Exercise: Search the entries below for the word "mesi" and copy each line that has it.

········

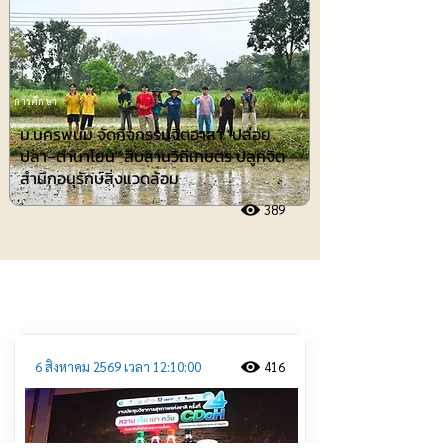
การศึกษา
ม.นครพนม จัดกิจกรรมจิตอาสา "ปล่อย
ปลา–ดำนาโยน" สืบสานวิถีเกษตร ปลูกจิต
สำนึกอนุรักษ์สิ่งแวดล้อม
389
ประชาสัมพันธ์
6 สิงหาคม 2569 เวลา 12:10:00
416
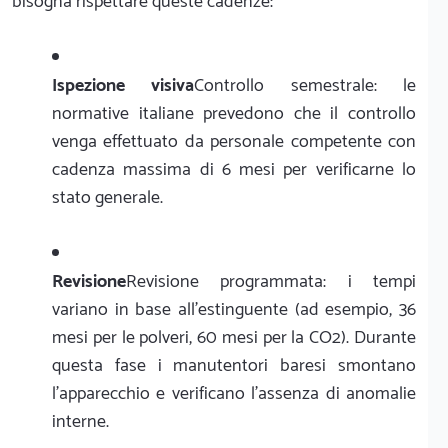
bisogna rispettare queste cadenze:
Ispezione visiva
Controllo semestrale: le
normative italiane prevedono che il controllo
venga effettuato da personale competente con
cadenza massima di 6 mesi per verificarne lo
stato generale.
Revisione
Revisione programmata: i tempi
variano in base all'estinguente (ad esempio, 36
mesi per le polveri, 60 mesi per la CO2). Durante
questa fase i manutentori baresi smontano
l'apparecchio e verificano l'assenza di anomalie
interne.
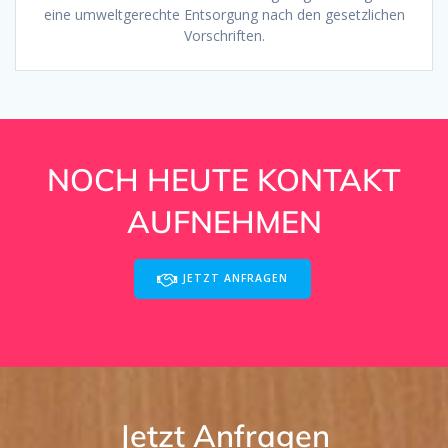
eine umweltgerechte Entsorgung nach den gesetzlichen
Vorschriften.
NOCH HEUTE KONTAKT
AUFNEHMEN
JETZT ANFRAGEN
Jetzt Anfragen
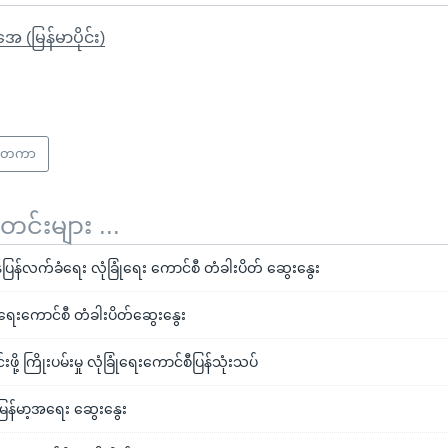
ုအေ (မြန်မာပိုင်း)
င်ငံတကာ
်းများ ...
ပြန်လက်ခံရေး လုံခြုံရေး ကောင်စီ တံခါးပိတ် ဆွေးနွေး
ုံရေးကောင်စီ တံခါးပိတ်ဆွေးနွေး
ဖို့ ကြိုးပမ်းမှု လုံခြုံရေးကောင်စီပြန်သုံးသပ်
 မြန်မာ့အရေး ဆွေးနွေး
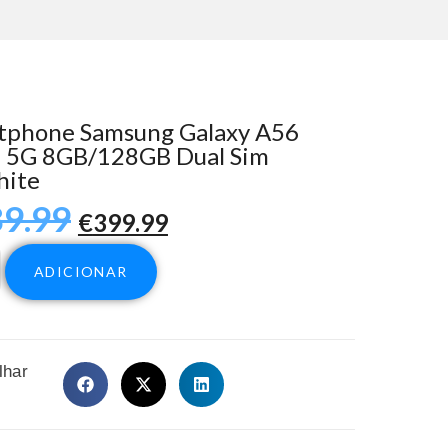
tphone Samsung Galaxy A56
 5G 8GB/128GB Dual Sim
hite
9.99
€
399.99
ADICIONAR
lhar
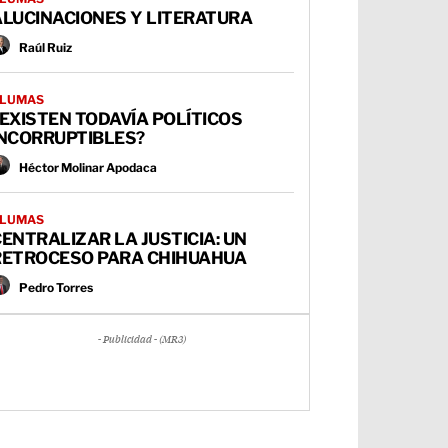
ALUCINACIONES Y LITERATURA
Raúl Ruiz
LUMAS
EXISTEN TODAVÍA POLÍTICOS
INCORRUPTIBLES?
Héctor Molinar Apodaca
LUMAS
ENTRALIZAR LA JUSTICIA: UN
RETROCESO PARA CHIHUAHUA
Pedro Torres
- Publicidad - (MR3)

········

Output below:
cadenza massima di 6 mesi per verificarne lo
mesi per le polveri, 60 mesi per la CO2). Durante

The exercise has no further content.